Quite a tough forecast the next 7 days! First we have to figure out how low the snow level goes the next 2-3 days and how much falls where, then it’s on to the possibility of more significant snowfall early next week.
You’ve seen my thoughts in the previous post. Lots of onshore flow and brisk south/southwest wind continues at the lowest elevations through Thursday night. My gut forecast instinct is that means nothing other than a dusting possible in isolated low elevation spots. I think our RPM model (and probably the UW NAM model again…it’s a real pain) are too agressive with overnight cooling both tomorrow night and Thursday night. They both show temps down around freezing even at the lowest elevations both nights. Sure, that’ll happen in isolated spots (Forest Grove?) if the south wind dies down, but I find that really hard to believe for most of us in the Valleys. That’s where those models both combine the overnight temps and continuing showers into several inches of snowfall. So I’m discounting that in my forecast (the previous post).
Drying commences on Friday (especially the GFS, it takes all the moisture south), and that continues through Saturday night.

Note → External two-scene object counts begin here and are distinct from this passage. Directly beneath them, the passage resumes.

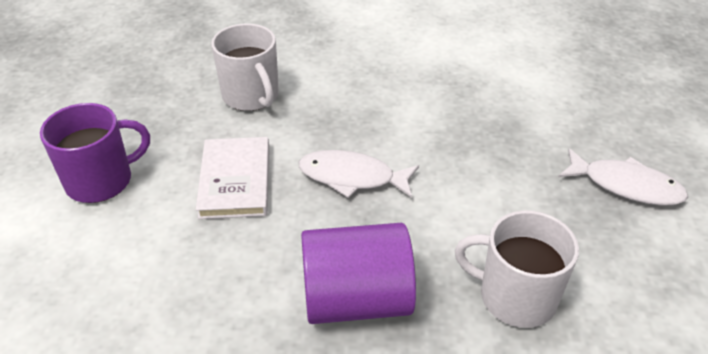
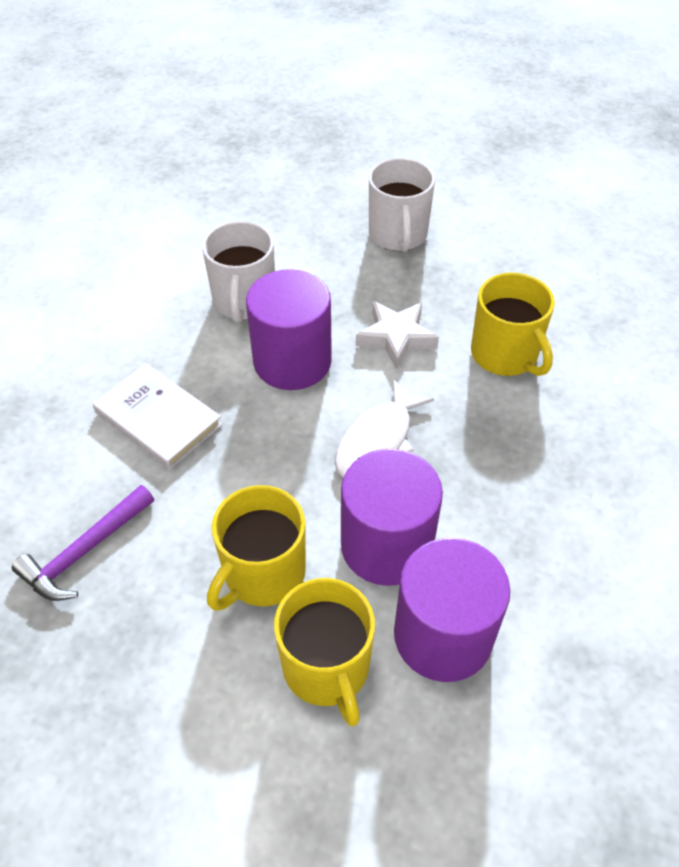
purple cylinder: [301,223,416,324] = 1 -> [246,269,332,390] [341,449,443,586] [394,538,510,682] = 3
purple hammer: none = 0 -> [12,485,154,601] = 1
purple mug: [40,103,150,203] = 1 -> none = 0
white fish: [299,150,419,198] [558,148,688,206] = 2 -> [335,379,434,477] = 1
white star: none = 0 -> [356,301,439,369] = 1
yellow mug: none = 0 -> [207,485,306,611] [274,578,375,727] [471,273,555,376] = 3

It seems to me the GFS is trending a bit more towards the ECMWF on the Sunday-Monday system, swinging far more energy offshore before bringing it inland on Monday. At least that’s the GFS trend the last 3 model runs. But as we’ve seen in the recent past, (November and again in early January), those small details on the global models have huge effects down here near sea level in the Pacific Northwest where we live in such a borderline snow climate. The ECMWF (Sun-Mon) is another borderline snow situation, in fact I don’t see any sticking snow in the Valleys Sunday or Sunday evening on that model. The GFS (as of 00z) is slightly colder and looks a bit better for SOME snow Sunday night or Monday morning, but this could easily just be a “dusting” event again. Still too far away to know. I see both models are drier after that time. Regardless, as of now I don’t see a great setup for a major snowstorm (3″+). But even that could still change.